WORK TASK A
In the GameWorld description, what was used to create the game?
WORK TASK B
Reproduce, word for word, the passage of the GameWorld description that begins with "GameWorld is a" and ends with "is shown below.".

SUPPLIED TEXT

= = = =

GameWorld is a 3D world mini game for Linux. The goal is to collect gold pieces and diamonds scattered across the 3D world. Gold pieces and diamonds are protected by spiders,slimes and flying wasps.
A screenshot of GameWorld is shown below.
This is a low resource game and so can be played using a moderate level CPU with integrated graphics such as a Raspberry Pi 5. It has been created using C++ and OpenGL.
The game is played from a first-person perspective. The player experiences the action directly through the eyes of the main character. The player can move around the 3D world and shoot spiders and slimes which attack to protect gold pieces and diamonds. A game level is completed when all the gold pieces and diamonds are collected.

= = = =

(Saved data entries)
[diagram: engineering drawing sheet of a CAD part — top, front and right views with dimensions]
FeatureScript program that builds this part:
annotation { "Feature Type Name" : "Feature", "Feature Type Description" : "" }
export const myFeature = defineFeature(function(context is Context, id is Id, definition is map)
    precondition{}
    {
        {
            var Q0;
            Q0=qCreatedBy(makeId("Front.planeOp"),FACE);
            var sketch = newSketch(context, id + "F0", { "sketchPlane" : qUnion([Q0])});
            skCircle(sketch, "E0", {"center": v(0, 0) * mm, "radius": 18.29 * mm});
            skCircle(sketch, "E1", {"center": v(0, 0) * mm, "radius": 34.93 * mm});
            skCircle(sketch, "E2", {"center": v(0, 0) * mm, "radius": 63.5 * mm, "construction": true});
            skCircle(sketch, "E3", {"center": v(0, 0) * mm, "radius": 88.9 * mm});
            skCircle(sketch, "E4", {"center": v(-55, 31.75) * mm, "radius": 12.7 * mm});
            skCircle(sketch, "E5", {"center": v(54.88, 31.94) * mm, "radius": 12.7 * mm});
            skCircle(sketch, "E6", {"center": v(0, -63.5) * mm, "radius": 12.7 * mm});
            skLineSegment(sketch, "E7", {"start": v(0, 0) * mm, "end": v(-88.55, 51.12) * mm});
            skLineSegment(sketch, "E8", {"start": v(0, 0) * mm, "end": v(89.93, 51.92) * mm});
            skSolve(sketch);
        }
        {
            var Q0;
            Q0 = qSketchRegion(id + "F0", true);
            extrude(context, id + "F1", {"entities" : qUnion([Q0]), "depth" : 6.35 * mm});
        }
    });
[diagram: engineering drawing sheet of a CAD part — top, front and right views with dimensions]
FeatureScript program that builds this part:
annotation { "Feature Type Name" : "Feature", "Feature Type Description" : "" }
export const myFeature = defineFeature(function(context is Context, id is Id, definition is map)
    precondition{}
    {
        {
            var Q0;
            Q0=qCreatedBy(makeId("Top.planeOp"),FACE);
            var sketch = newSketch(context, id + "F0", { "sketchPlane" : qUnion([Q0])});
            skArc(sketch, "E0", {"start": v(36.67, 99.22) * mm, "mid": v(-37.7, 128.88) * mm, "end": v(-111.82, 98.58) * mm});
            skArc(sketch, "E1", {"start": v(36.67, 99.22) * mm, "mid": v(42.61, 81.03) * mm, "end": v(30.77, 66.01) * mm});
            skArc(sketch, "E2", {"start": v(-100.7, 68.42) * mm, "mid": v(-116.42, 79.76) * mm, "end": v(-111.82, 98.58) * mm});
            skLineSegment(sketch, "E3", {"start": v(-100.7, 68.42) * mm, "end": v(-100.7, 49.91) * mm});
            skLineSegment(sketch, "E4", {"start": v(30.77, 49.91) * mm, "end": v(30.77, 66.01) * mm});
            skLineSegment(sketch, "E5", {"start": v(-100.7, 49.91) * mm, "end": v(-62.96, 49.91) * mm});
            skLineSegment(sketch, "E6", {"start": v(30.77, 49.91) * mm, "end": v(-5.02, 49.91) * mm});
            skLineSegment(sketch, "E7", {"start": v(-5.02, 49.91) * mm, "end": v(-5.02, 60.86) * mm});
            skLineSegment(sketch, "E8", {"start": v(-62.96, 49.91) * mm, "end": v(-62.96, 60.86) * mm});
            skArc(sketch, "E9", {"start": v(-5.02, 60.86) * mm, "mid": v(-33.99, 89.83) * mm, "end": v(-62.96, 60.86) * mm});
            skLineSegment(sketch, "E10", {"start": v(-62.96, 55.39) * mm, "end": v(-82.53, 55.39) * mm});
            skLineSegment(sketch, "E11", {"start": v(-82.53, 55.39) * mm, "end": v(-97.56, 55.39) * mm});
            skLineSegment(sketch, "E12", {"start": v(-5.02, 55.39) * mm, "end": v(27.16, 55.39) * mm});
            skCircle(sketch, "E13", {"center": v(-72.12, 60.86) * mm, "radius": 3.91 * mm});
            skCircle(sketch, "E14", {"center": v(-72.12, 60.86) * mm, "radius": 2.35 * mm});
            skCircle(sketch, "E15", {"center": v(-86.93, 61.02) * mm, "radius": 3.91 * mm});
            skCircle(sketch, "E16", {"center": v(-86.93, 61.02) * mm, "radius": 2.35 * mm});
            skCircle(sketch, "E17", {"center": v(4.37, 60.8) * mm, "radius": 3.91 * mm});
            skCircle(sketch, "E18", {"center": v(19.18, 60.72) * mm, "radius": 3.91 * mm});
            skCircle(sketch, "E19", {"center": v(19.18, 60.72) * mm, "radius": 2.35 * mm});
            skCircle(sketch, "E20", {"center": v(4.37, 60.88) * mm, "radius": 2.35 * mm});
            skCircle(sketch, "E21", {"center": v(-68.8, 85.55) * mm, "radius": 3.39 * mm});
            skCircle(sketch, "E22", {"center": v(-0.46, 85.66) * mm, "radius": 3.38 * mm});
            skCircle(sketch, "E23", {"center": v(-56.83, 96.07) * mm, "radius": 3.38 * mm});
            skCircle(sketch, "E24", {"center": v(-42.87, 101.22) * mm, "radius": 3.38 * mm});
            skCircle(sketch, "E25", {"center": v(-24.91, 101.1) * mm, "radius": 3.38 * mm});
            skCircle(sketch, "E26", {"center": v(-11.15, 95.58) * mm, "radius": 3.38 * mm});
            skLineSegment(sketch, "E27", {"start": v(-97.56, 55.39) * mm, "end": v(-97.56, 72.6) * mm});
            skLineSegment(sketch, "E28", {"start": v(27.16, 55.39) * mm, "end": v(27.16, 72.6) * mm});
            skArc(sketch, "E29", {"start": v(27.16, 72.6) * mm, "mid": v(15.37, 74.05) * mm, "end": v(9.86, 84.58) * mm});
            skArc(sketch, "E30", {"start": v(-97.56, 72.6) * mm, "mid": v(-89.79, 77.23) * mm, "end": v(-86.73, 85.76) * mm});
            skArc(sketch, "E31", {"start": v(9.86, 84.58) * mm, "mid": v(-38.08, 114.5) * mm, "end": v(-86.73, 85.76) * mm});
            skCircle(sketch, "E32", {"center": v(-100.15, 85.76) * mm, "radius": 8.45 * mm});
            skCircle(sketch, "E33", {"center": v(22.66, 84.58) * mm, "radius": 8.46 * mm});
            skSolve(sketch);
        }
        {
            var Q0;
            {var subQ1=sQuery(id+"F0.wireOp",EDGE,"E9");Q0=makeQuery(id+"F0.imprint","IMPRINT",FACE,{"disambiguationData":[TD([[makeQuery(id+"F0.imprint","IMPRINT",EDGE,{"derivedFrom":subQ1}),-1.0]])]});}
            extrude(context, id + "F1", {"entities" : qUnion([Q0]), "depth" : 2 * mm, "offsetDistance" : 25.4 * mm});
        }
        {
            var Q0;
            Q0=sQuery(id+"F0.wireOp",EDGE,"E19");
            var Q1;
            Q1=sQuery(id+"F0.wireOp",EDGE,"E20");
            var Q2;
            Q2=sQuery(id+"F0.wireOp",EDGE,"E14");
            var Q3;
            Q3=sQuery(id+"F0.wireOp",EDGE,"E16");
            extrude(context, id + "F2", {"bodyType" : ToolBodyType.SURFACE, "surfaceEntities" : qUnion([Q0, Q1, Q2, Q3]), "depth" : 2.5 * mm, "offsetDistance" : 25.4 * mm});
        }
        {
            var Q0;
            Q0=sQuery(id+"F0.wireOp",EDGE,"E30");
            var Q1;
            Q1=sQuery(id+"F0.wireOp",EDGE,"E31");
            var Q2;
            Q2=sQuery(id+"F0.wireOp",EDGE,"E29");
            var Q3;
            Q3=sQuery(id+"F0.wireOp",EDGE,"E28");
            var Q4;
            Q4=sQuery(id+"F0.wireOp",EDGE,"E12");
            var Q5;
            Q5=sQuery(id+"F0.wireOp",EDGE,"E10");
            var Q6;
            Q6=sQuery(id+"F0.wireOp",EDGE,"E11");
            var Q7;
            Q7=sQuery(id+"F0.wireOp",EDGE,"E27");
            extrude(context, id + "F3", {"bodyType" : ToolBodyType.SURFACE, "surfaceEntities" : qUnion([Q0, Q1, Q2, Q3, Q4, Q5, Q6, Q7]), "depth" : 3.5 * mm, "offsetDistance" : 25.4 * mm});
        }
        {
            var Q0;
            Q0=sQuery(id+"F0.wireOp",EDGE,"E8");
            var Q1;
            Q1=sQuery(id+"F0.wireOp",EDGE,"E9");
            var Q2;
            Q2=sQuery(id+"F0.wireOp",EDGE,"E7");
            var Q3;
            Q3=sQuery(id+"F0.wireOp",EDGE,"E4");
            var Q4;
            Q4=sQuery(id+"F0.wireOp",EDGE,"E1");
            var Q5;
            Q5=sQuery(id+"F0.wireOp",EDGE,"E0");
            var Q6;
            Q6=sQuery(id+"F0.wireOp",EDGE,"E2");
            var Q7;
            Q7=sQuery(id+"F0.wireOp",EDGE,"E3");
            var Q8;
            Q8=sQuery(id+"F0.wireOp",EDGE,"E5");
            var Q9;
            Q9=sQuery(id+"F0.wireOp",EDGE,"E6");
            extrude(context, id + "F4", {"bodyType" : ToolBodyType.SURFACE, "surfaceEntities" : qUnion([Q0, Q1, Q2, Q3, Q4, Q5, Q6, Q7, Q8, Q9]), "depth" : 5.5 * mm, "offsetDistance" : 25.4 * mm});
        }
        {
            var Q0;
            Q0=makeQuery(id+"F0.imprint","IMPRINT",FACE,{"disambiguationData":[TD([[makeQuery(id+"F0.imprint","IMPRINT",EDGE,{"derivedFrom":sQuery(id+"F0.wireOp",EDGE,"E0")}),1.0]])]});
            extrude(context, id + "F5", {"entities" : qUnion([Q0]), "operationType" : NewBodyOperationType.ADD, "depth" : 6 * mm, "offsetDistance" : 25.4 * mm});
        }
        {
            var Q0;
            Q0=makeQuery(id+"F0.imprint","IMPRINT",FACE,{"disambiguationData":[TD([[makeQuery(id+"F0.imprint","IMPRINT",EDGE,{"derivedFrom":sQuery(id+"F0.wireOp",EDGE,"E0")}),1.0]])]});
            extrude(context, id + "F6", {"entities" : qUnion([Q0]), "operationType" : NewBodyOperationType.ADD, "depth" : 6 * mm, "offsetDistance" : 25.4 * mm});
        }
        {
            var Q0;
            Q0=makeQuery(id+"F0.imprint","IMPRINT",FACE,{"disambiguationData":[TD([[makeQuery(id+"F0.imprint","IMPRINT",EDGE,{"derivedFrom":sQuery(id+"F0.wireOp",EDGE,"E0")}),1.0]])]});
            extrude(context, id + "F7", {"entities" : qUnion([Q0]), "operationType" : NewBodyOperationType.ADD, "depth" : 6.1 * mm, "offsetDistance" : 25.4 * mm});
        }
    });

= = = =

TASK SOLUTION A
C++ and OpenGL.

TASK SOLUTION B
GameWorld is a 3D world mini game for Linux. The goal is to collect gold pieces and diamonds scattered across the 3D world. Gold pieces and diamonds are protected by spiders,slimes and flying wasps.
A screenshot of GameWorld is shown below.